From Tables 1 and 2, it is clear that SVM is slightly behind in their results against K-NN in this research experiment. Therefore, the CS-SVM trained model is tested over 600 samples of the dataset which is the same as the simple SVM and KNN. In this testing process, cuckoo search optimizes the parameter of SVM over the 6th iteration; the last iteration results are the final results of the CS-SVM model which are better than those of simple KNN and SVM, and now, SVM takes over the KNN results. The intended precision, recall, and accuracy results of the final iteration are 0.9900, 0.9980, and 0.9967, respectively, as shown in Table 3.

The performance of the proposed CS-SVM model in terms of precision, recall, and accuracy as compared to KNN and SVM is given in Table 4 and Figure 3. From Table 4 and Figure 3, it is clear that the proposed model CS-SVM surpasses the benchmark models.

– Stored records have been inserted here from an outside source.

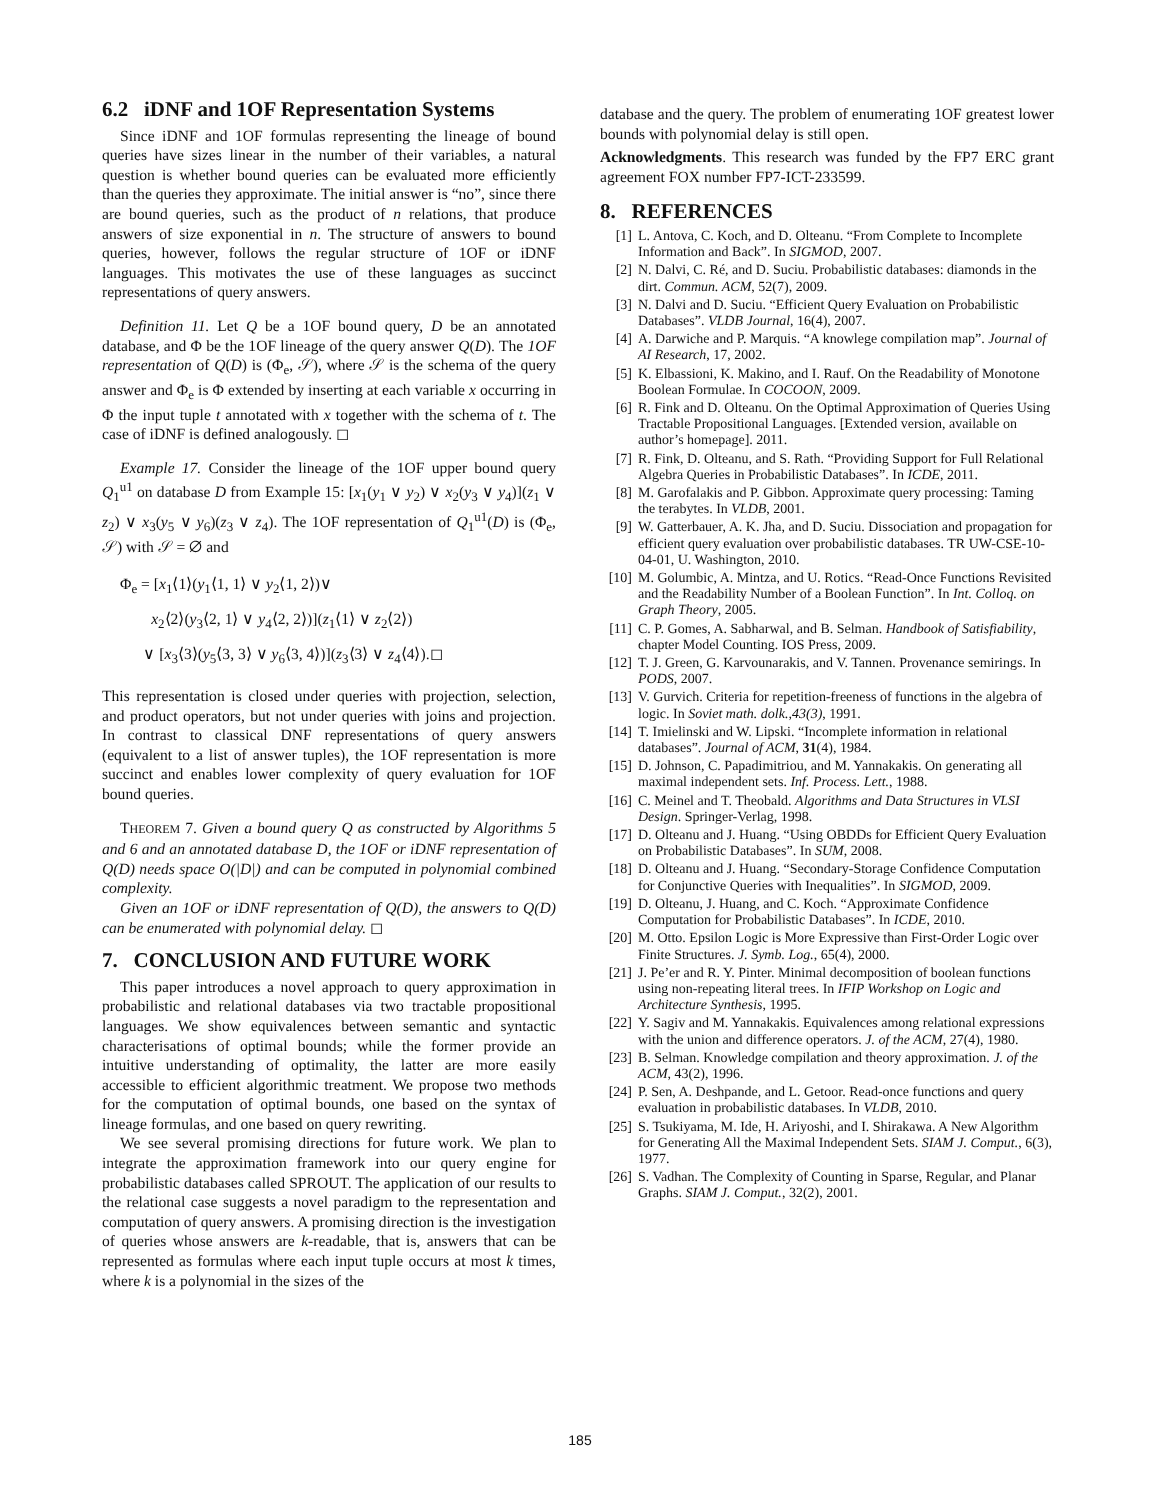6.2 iDNF and 1OF Representation Systems
Since iDNF and 1OF formulas representing the lineage of bound queries have sizes linear in the number of their variables, a natural question is whether bound queries can be evaluated more efficiently than the queries they approximate. The initial answer is “no”, since there are bound queries, such as the product of n relations, that produce answers of size exponential in n. The structure of answers to bound queries, however, follows the regular structure of 1OF or iDNF languages. This motivates the use of these languages as succinct representations of query answers.
Definition 11. Let Q be a 1OF bound query, D be an annotated database, and Φ be the 1OF lineage of the query answer Q(D). The 1OF representation of Q(D) is (Φ<sub>e</sub>, 𝒮), where 𝒮 is the schema of the query answer and Φ<sub>e</sub> is Φ extended by inserting at each variable x occurring in Φ the input tuple t annotated with x together with the schema of t. The case of iDNF is defined analogously. ◻
Example 17. Consider the lineage of the 1OF upper bound query Q<sub>1</sub><sup>u1</sup> on database D from Example 15: [x<sub>1</sub>(y<sub>1</sub> ∨ y<sub>2</sub>) ∨ x<sub>2</sub>(y<sub>3</sub> ∨ y<sub>4</sub>)](z<sub>1</sub> ∨ z<sub>2</sub>) ∨ x<sub>3</sub>(y<sub>5</sub> ∨ y<sub>6</sub>)(z<sub>3</sub> ∨ z<sub>4</sub>). The 1OF representation of Q<sub>1</sub><sup>u1</sup>(D) is (Φ<sub>e</sub>, 𝒮) with 𝒮 = ∅ and
Φ<sub>e</sub> = [x<sub>1</sub>⟨1⟩(y<sub>1</sub>⟨1, 1⟩ ∨ y<sub>2</sub>⟨1, 2⟩)∨
x<sub>2</sub>⟨2⟩(y<sub>3</sub>⟨2, 1⟩ ∨ y<sub>4</sub>⟨2, 2⟩)](z<sub>1</sub>⟨1⟩ ∨ z<sub>2</sub>⟨2⟩)
∨ [x<sub>3</sub>⟨3⟩(y<sub>5</sub>⟨3, 3⟩ ∨ y<sub>6</sub>⟨3, 4⟩)](z<sub>3</sub>⟨3⟩ ∨ z<sub>4</sub>⟨4⟩).◻
This representation is closed under queries with projection, selection, and product operators, but not under queries with joins and projection. In contrast to classical DNF representations of query answers (equivalent to a list of answer tuples), the 1OF representation is more succinct and enables lower complexity of query evaluation for 1OF bound queries.
THEOREM 7. Given a bound query Q as constructed by Algorithms 5 and 6 and an annotated database D, the 1OF or iDNF representation of Q(D) needs space O(|D|) and can be computed in polynomial combined complexity.
Given an 1OF or iDNF representation of Q(D), the answers to Q(D) can be enumerated with polynomial delay. ◻
7. CONCLUSION AND FUTURE WORK
This paper introduces a novel approach to query approximation in probabilistic and relational databases via two tractable propositional languages. We show equivalences between semantic and syntactic characterisations of optimal bounds; while the former provide an intuitive understanding of optimality, the latter are more easily accessible to efficient algorithmic treatment. We propose two methods for the computation of optimal bounds, one based on the syntax of lineage formulas, and one based on query rewriting.
We see several promising directions for future work. We plan to integrate the approximation framework into our query engine for probabilistic databases called SPROUT. The application of our results to the relational case suggests a novel paradigm to the representation and computation of query answers. A promising direction is the investigation of queries whose answers are k-readable, that is, answers that can be represented as formulas where each input tuple occurs at most k times, where k is a polynomial in the sizes of the
database and the query. The problem of enumerating 1OF greatest lower bounds with polynomial delay is still open.
Acknowledgments. This research was funded by the FP7 ERC grant agreement FOX number FP7-ICT-233599.
8. REFERENCES
[1] L. Antova, C. Koch, and D. Olteanu. “From Complete to Incomplete Information and Back”. In SIGMOD, 2007.
[2] N. Dalvi, C. Ré, and D. Suciu. Probabilistic databases: diamonds in the dirt. Commun. ACM, 52(7), 2009.
[3] N. Dalvi and D. Suciu. “Efficient Query Evaluation on Probabilistic Databases”. VLDB Journal, 16(4), 2007.
[4] A. Darwiche and P. Marquis. “A knowlege compilation map”. Journal of AI Research, 17, 2002.
[5] K. Elbassioni, K. Makino, and I. Rauf. On the Readability of Monotone Boolean Formulae. In COCOON, 2009.
[6] R. Fink and D. Olteanu. On the Optimal Approximation of Queries Using Tractable Propositional Languages. [Extended version, available on author’s homepage]. 2011.
[7] R. Fink, D. Olteanu, and S. Rath. “Providing Support for Full Relational Algebra Queries in Probabilistic Databases”. In ICDE, 2011.
[8] M. Garofalakis and P. Gibbon. Approximate query processing: Taming the terabytes. In VLDB, 2001.
[9] W. Gatterbauer, A. K. Jha, and D. Suciu. Dissociation and propagation for efficient query evaluation over probabilistic databases. TR UW-CSE-10-04-01, U. Washington, 2010.
[10] M. Golumbic, A. Mintza, and U. Rotics. “Read-Once Functions Revisited and the Readability Number of a Boolean Function”. In Int. Colloq. on Graph Theory, 2005.
[11] C. P. Gomes, A. Sabharwal, and B. Selman. Handbook of Satisfiability, chapter Model Counting. IOS Press, 2009.
[12] T. J. Green, G. Karvounarakis, and V. Tannen. Provenance semirings. In PODS, 2007.
[13] V. Gurvich. Criteria for repetition-freeness of functions in the algebra of logic. In Soviet math. dolk.,43(3), 1991.
[14] T. Imielinski and W. Lipski. “Incomplete information in relational databases”. Journal of ACM, 31(4), 1984.
[15] D. Johnson, C. Papadimitriou, and M. Yannakakis. On generating all maximal independent sets. Inf. Process. Lett., 1988.
[16] C. Meinel and T. Theobald. Algorithms and Data Structures in VLSI Design. Springer-Verlag, 1998.
[17] D. Olteanu and J. Huang. “Using OBDDs for Efficient Query Evaluation on Probabilistic Databases”. In SUM, 2008.
[18] D. Olteanu and J. Huang. “Secondary-Storage Confidence Computation for Conjunctive Queries with Inequalities”. In SIGMOD, 2009.
[19] D. Olteanu, J. Huang, and C. Koch. “Approximate Confidence Computation for Probabilistic Databases”. In ICDE, 2010.
[20] M. Otto. Epsilon Logic is More Expressive than First-Order Logic over Finite Structures. J. Symb. Log., 65(4), 2000.
[21] J. Pe’er and R. Y. Pinter. Minimal decomposition of boolean functions using non-repeating literal trees. In IFIP Workshop on Logic and Architecture Synthesis, 1995.
[22] Y. Sagiv and M. Yannakakis. Equivalences among relational expressions with the union and difference operators. J. of the ACM, 27(4), 1980.
[23] B. Selman. Knowledge compilation and theory approximation. J. of the ACM, 43(2), 1996.
[24] P. Sen, A. Deshpande, and L. Getoor. Read-once functions and query evaluation in probabilistic databases. In VLDB, 2010.
[25] S. Tsukiyama, M. Ide, H. Ariyoshi, and I. Shirakawa. A New Algorithm for Generating All the Maximal Independent Sets. SIAM J. Comput., 6(3), 1977.
[26] S. Vadhan. The Complexity of Counting in Sparse, Regular, and Planar Graphs. SIAM J. Comput., 32(2), 2001.
185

According to the literature study and our implementation result, KNN gives a slightly better result than SVM. Now, by optimizing SVM through a nature-inspired evolutionary cuckoo search algorithm, the SVM improves results over KNN.

4. Conclusions

In this research work, we propose the cuckoo search-based support vector machine (CS-SVM) model for position estimation in an indoor complex environment. SVM is based on the structure risk minimization principle with good generalization ability and can better solve problems with few samples, nonlinear data, avoid local minima, and so on. Cuckoo is one of the most recent algorithms inspired by breeding phenomena of the cuckoo bird, which are used to solve the nonlinear optimization problem. Other optimization algorithms have limitations in terms of convergence to the current or local best solution. A state-of-the-art dataset of the well-known UCI repository is used to evaluate the performance of the proposed CS-SVM model. The dataset is composed of the RSSI values of seven Wi-Fi access points collected from four different rooms. The variation in RSSI values of Wi-Fi access point dramatically decreases classification accuracy and effect value of other performance parameters. Furthermore, the formation of fingerprinting RSSI radio map is expensive in terms of labor and time. The proposed model is evaluated in terms of accuracy, precision, and recall with KNN and SVM using MATLAB. The proposed CS-SVM model achieves high accuracy of up to 99.7% as compared to KNN (98.7%) and SVM (98.3%).

Data Availability

The dataset is available at IndoorIndustrialLocalisationDataset (https://github.com/vauchey/IndoorInsdustrialLocalisationDataset/).

Conflicts of Interest

The authors declare that there are no conflicts of interest regarding the publication of this paper.